Dec. 19 - New Mexico Bowl - Fresno State vs. Wyoming
Dec. 19 - St. Petersburg Bowl - UCF vs. Rutgers
Dec. 20 - R+L Carriers New Orleans Bowl - Southern Miss vs. Middle Tennessee
Dec. 22 - MAACO Las Vegas Bowl - Oregon State vs. BYU
Dec. 23 - San Diego County Credit Union Poinsettia Bowl - Utah vs. California
Dec. 24 - Sheraton Hawaii Bowl - Nevada vs. SMU
Dec. 26 - Little Caesars Bowl - Marshall vs. Ohio
Dec. 26 - Meineke Car Care Bowl - Pitt vs. North Carolina
Dec. 26 - Emerald Bowl - Boston College vs. USC
Dec. 27 - Gaylord Hotels Music City Bowl - Kentucky vs. Clemson
Dec. 28 - AdvoCare V100 Independence Bowl - Texas A&M vs. Georgia
Dec. 29 - EagleBank Bowl - UCLA vs. Temple
Dec. 29 - Champs Sports Bowl - Miami vs. Wisconsin
Dec. 30 - Roady's Humanitarian Bowl - Bowling Green vs. Idaho
Dec. 30 - Pacific Life Holiday Bowl - Arizona vs. Nebraska
Dec. 31 - Bell Helicopter Armed Forces Bowl - Houston vs. Air Force
Dec. 31 - Brut Sun Bowl - Oklahoma vs. Stanford
Dec. 31 - Texas Bowl - Navy vs. Missouri
Dec. 31 - Insight Bowl - Minnesota vs. Iowa State
Dec. 31 - Chick-fil-A Bowl - Virginia Tech vs. Tennessee
Jan. 1 - Outback Bowl - Northwestern vs. Auburn
Jan. 1 - Capital One Bowl - Penn State vs. LSU
Jan. 1 - Konica Minolta Gator Bowl - West Virginia vs. Florida State
Jan. 2 - International Bowl - South Florida vs. Northern Illinois
Jan. 2 - Papajohns.com Bowl - South Carolina vs. UConn
Jan. 2 - AT&T Cotton Bowl - Oklahoma State vs. Ole Miss
Jan. 2 - AutoZone Liberty Bowl - Arkansas vs. East Carolina
Jan. 2 - Valero Alamo Bowl - Michigan State vs. Texas Tech
Jan. 6 - GMAC Bowl - Central Michigan vs. Troy

*BCS (Bowl Championship Series)*
Jan. 1 - Rose Bowl Game presented by Citi - Ohio State vs. Oregon
Jan. 1 - Allstate Sugar Bowl - Florida vs. Cincinnati
Jan. 4 - Tostitos Fiesta Bowl - Boise State vs. TCU
Jan. 5 - FedEx Orange Bowl - Iowa vs. Georgia Tech
Jan. 7 - Citi BCS National Championship Game - Texas vs.
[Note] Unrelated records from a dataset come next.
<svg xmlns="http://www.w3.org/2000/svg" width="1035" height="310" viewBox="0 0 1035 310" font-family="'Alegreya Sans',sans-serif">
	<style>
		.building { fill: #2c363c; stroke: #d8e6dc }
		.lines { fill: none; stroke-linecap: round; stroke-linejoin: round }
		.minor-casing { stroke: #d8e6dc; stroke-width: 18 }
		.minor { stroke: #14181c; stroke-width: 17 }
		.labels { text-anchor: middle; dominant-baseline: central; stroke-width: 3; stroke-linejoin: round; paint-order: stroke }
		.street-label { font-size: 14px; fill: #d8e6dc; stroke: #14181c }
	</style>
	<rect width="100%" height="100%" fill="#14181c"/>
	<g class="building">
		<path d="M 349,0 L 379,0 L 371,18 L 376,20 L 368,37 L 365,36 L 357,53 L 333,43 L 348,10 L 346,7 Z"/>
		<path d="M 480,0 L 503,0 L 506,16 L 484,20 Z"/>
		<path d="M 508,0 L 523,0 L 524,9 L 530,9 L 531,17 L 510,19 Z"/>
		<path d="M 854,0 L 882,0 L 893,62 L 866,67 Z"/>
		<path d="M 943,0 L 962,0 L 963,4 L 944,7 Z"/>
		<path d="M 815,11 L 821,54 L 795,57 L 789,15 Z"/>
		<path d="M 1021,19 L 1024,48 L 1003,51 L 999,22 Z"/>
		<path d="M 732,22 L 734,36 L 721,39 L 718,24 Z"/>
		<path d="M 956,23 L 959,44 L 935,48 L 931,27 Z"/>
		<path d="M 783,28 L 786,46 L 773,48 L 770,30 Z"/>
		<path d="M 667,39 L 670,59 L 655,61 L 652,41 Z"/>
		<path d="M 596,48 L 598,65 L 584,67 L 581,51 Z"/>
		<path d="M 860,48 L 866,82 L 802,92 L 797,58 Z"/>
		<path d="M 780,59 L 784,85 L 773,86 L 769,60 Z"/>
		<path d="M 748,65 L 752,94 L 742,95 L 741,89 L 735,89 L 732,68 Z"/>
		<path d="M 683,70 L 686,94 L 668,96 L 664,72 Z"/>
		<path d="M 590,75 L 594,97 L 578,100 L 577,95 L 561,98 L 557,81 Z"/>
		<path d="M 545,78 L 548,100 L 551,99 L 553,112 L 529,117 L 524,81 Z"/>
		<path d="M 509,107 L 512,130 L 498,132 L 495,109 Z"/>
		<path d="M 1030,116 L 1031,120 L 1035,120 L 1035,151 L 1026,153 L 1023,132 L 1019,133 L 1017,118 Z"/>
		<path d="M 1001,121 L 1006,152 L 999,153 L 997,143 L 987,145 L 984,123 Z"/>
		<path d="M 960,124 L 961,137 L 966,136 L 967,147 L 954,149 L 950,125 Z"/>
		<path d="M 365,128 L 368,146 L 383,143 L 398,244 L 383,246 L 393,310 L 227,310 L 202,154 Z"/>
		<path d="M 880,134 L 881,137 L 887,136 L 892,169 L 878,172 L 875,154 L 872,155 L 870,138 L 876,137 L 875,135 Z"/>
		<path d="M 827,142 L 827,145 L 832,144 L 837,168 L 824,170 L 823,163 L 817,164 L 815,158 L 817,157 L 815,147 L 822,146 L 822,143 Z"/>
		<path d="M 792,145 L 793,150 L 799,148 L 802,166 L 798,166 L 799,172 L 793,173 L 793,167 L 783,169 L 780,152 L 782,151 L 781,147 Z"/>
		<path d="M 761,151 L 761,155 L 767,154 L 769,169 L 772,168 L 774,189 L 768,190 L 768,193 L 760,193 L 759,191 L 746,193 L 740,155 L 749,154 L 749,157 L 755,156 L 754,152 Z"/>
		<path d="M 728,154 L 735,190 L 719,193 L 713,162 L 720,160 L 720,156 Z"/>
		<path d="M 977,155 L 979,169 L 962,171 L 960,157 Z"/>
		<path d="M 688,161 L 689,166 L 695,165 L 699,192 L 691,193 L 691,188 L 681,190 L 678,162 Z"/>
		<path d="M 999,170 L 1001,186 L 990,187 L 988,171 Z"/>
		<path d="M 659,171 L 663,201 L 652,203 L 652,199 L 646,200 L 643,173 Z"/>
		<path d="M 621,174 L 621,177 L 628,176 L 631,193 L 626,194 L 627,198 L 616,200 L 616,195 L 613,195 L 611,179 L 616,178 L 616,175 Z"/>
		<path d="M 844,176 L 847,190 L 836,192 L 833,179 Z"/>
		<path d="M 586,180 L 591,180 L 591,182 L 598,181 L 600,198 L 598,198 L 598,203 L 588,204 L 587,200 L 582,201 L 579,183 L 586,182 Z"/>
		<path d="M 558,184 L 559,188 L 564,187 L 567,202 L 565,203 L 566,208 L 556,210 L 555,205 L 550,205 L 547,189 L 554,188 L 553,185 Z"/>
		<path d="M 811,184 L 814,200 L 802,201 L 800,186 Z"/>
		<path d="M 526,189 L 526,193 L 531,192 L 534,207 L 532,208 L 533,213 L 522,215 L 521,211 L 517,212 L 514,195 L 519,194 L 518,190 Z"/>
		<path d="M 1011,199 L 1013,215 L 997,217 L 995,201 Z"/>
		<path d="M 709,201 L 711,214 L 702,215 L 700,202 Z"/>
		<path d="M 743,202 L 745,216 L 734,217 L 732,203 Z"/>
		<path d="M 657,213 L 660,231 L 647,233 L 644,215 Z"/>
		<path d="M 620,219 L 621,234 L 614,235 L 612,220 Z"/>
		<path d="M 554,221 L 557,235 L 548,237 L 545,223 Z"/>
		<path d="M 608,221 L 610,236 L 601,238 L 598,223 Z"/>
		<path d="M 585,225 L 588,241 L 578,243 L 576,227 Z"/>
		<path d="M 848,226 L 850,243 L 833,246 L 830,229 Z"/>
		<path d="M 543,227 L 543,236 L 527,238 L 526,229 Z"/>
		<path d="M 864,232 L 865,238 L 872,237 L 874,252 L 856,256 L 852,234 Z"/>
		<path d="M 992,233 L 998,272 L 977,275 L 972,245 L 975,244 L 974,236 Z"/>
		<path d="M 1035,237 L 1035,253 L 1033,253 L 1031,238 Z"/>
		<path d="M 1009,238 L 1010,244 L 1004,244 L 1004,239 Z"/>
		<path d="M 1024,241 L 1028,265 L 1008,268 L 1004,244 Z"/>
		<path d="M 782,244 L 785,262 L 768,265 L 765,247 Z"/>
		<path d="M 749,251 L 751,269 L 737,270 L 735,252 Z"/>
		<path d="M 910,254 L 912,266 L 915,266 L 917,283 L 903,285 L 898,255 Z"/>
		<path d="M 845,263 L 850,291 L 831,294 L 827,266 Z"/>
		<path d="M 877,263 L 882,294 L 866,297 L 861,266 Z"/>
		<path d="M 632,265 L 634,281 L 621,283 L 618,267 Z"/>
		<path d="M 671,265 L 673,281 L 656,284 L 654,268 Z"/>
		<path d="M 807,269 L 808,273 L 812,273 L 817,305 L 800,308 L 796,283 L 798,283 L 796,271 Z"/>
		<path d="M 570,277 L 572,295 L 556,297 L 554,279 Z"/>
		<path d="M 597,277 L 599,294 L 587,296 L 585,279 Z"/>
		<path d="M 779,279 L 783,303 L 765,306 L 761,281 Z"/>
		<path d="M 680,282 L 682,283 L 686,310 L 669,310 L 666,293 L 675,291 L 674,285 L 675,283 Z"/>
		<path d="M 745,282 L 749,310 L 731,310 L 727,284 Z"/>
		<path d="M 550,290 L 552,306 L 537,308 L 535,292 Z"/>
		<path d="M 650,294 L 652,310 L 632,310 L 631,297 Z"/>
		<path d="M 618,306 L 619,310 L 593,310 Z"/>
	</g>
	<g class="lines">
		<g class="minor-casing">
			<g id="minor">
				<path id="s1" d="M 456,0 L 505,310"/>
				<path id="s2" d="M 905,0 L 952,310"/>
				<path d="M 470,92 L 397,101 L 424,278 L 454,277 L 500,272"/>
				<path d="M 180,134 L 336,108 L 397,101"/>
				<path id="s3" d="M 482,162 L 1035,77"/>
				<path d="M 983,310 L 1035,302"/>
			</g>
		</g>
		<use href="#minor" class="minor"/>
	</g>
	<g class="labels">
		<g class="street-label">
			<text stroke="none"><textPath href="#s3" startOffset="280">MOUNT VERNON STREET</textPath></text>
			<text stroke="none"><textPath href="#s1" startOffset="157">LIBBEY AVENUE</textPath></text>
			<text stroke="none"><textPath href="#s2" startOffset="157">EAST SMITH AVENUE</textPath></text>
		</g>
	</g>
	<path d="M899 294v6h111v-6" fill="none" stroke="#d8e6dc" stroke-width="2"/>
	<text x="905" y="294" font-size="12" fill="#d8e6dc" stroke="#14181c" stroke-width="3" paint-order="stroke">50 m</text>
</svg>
Alabama



Try to save space by using spoilers.


----------



## Evan Liu (Dec 7, 2009)

Double post for my predictions:



Spoiler



Wyoming
Rutgers
Southern Miss
Oregon State
California
Nevada
Marshall
Pitt
USC
Clemson
Texas A&M
----- EagleBank Bowl
Wisconsin
Idaho
Nebraska
Houston
Stanford
Missouri
Minnesota
Virginia Tech
Northwestern
LSU
West Virginia
South Florida
South Carolina
Oklahoma State
Arkansas
Texas Tech
Central Michigan

*BCS*
Oregon
Florida
TCU
Georgia Tech
Texas


----------



## boiiwonder (Dec 7, 2009)

Oregon
Florida 
TCU
Georgia Tech
Alabama


Don't care about the other ones lol




I can't wait for March madness lol


----------



## Ashmnafa (Dec 7, 2009)

Texas will beat Alabama.

My answer is completely biased.

EDIT:And Colt McCoy is beast.


----------



## Kian (Dec 7, 2009)

I will make my list in a few days.

Also, anyone that doesn't pick Rutgers should be banned.


----------



## Evan Liu (Dec 13, 2009)

Army lost today to Navy, so UCLA will play in the EagleBank Bowl. 

Also, Mark Ingram of Alabama won the Heisman Trophy today.
2. Toby Gerhart (Stanford)
3. Colt McCoy (Texas)
4. Ndamukong Suh (Nebraska)
5. Tim Tebow (Florida)


----------